Only the count is needed. Count the lines below with the word "wall" in them.

::: DATA

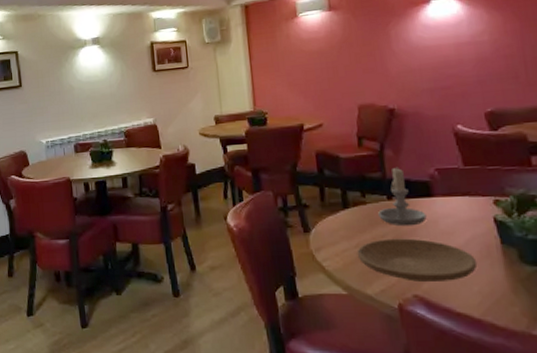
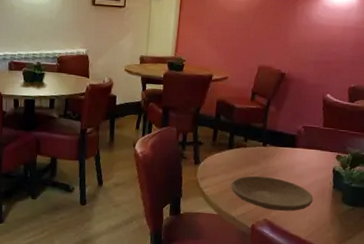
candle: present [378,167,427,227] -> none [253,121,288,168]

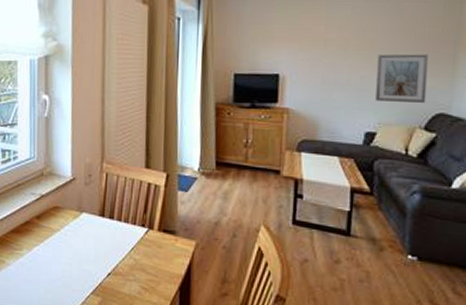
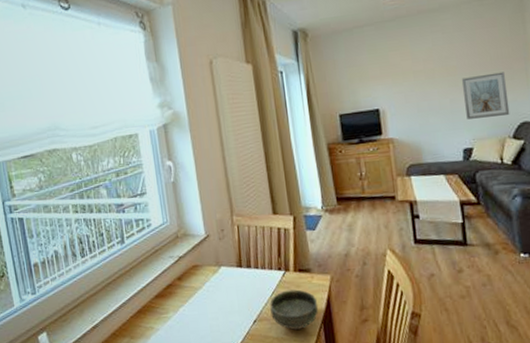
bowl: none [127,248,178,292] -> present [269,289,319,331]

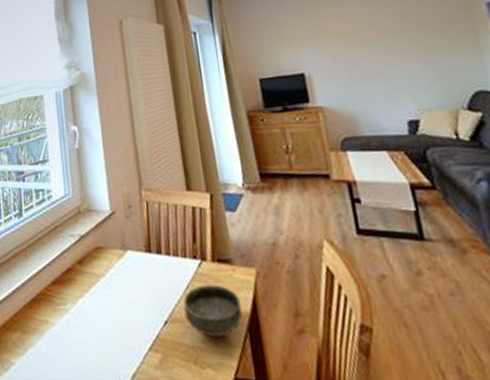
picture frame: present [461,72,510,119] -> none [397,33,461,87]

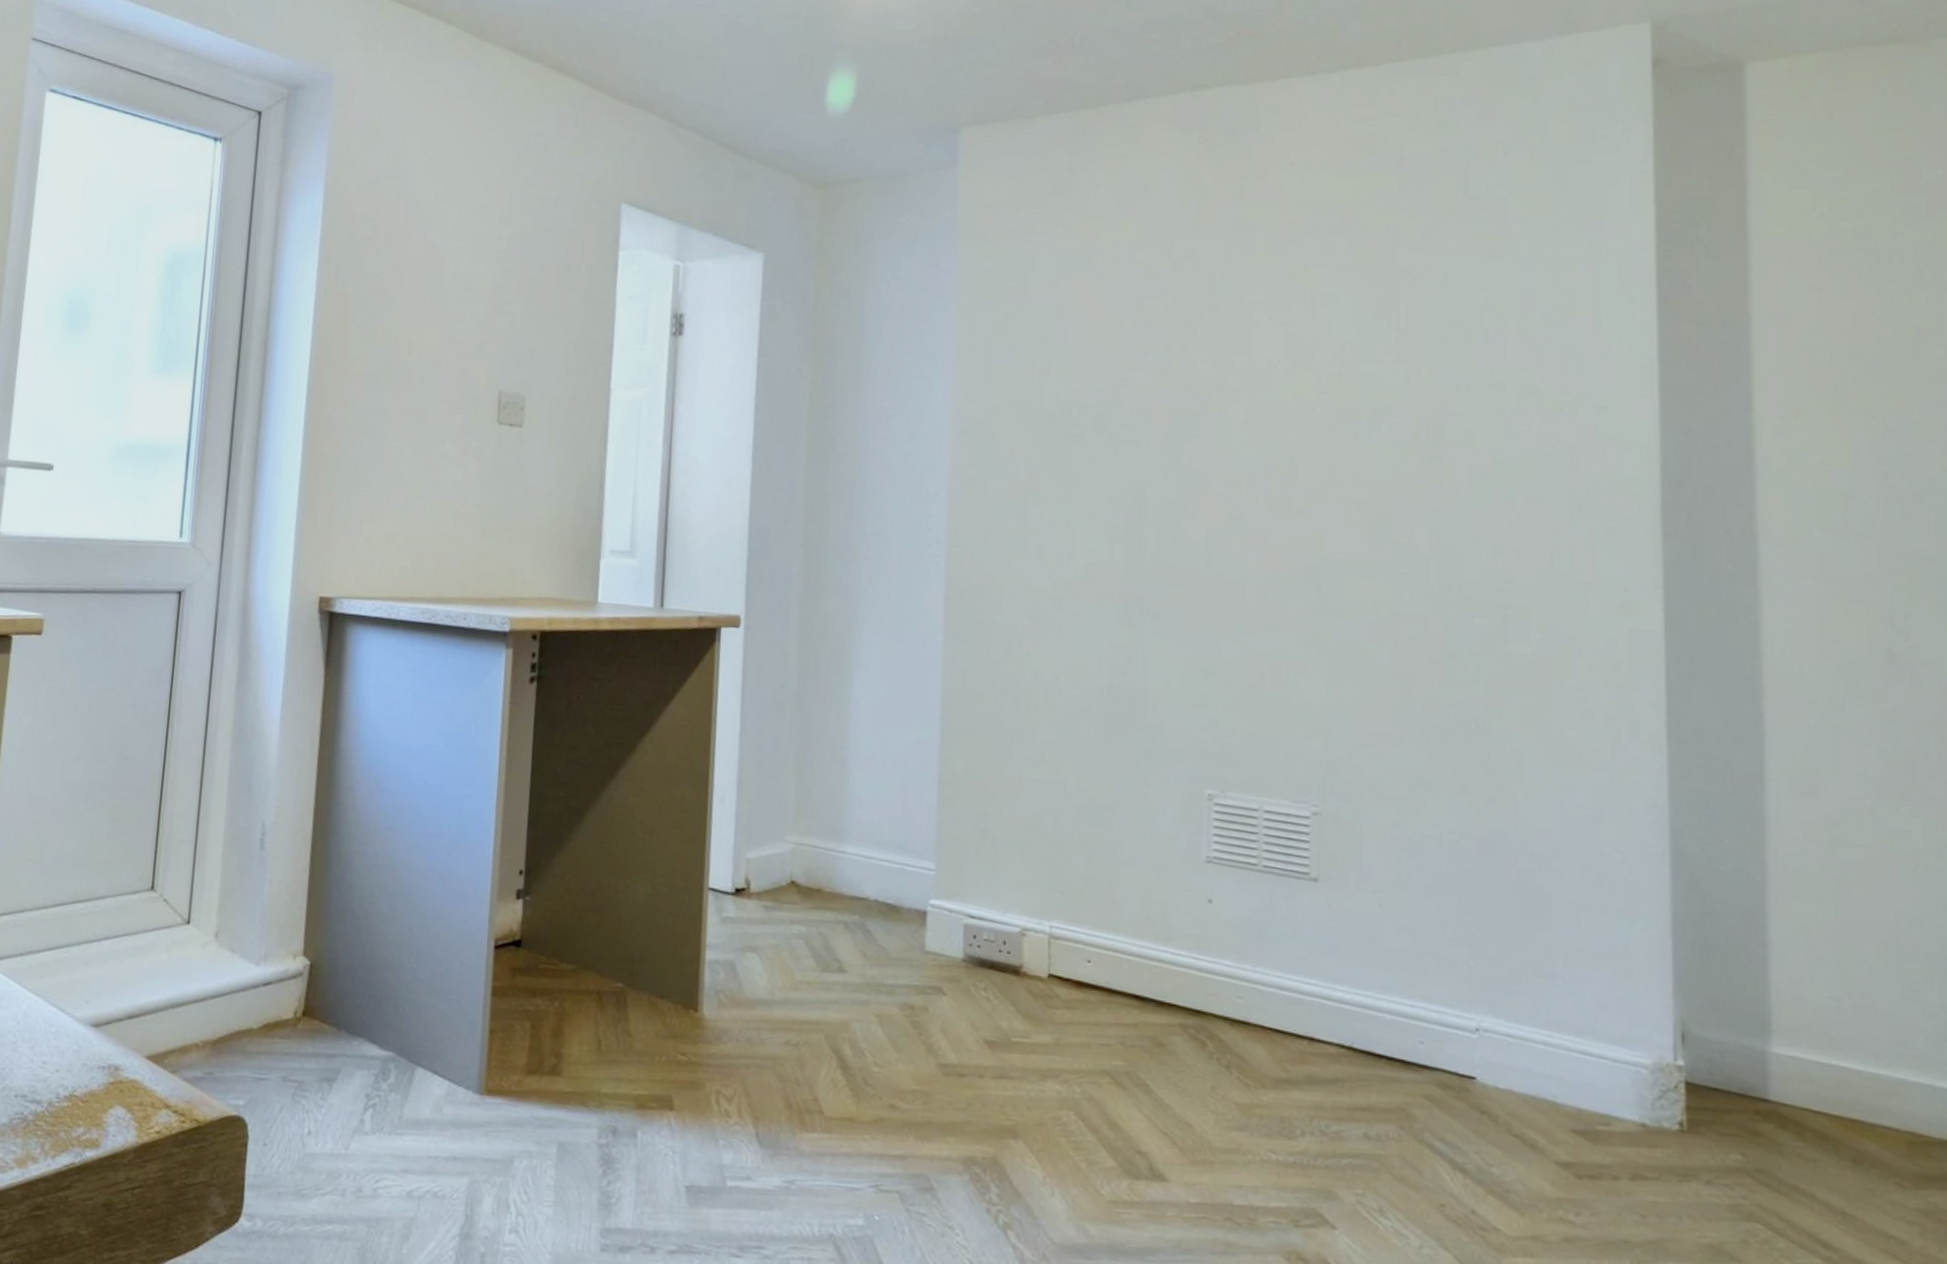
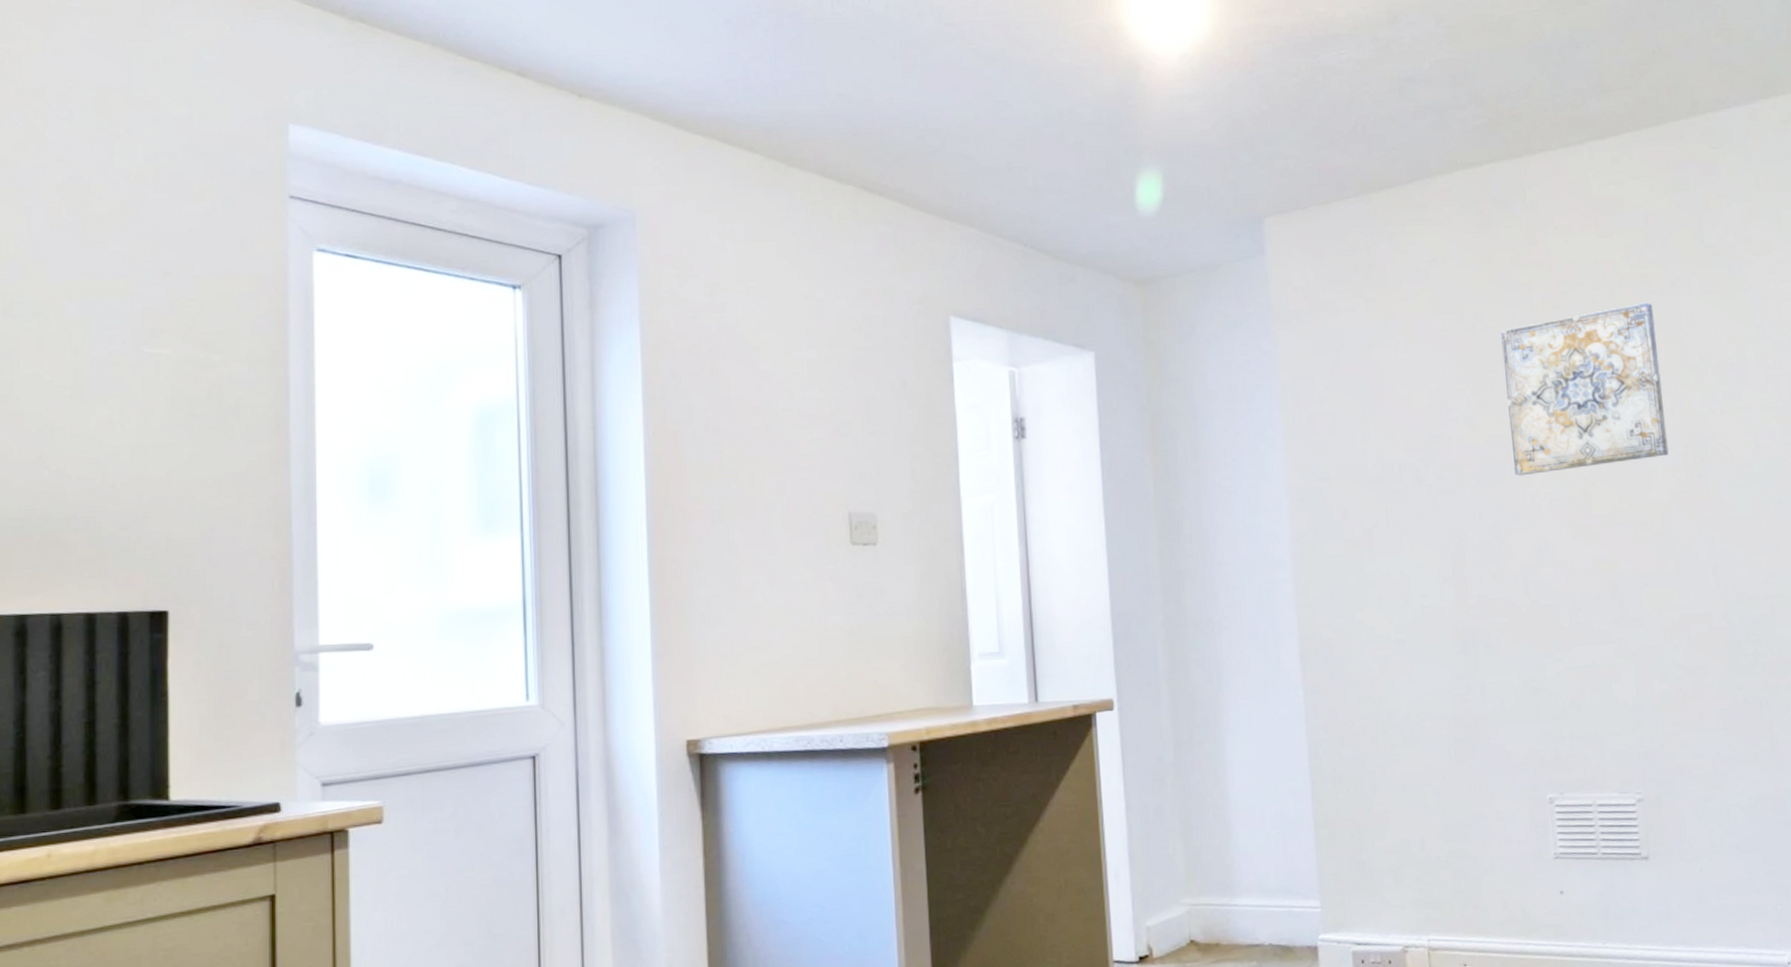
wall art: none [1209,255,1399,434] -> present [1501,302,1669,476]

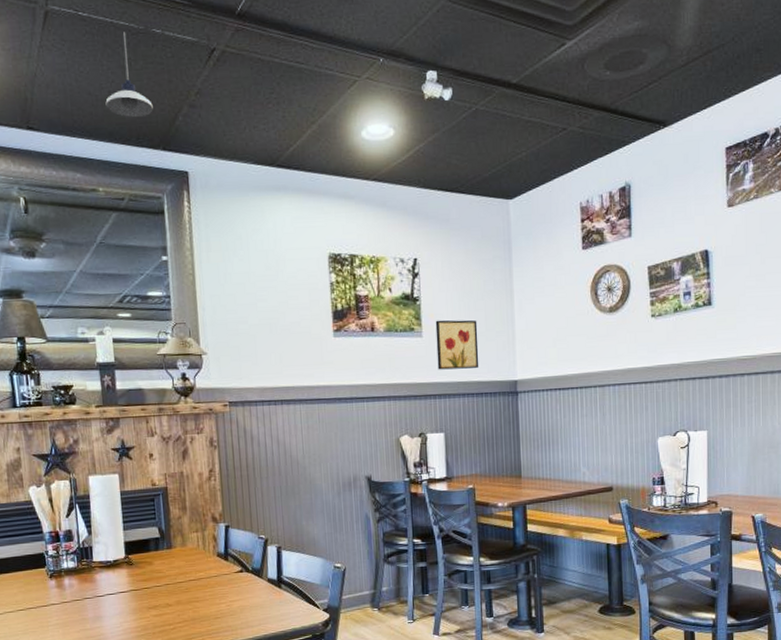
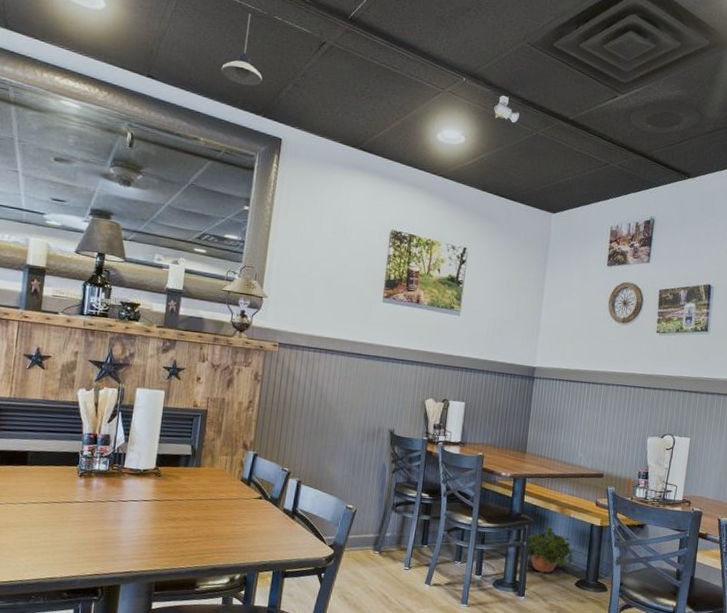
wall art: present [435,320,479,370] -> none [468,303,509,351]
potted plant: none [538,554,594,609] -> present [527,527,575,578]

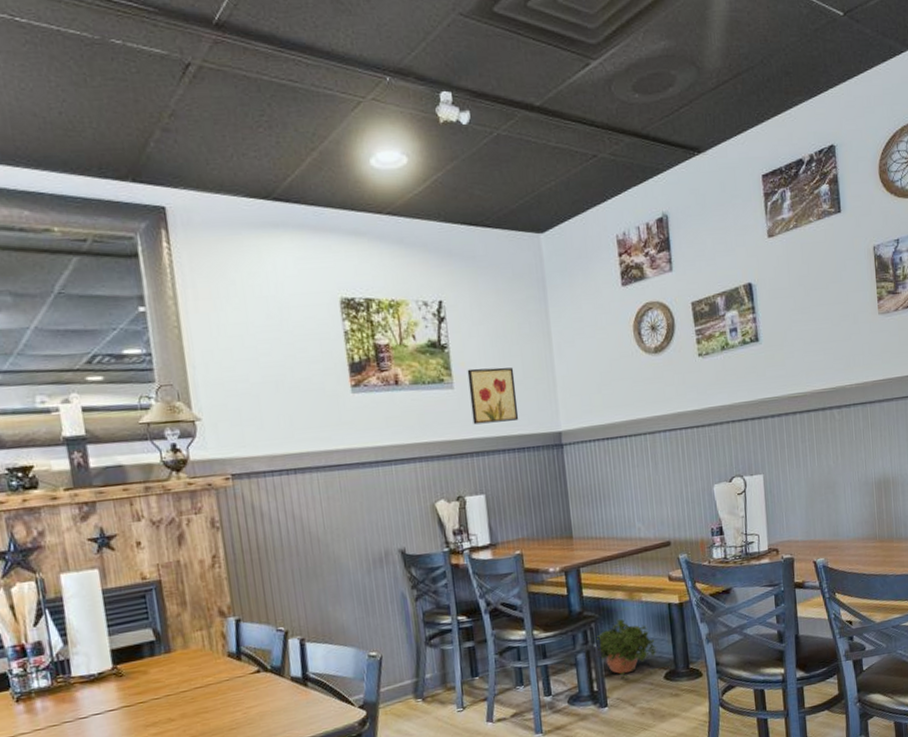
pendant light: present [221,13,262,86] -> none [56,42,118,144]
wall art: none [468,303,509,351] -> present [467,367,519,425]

::::::

SOLUTION TO THE PROBLEM » 3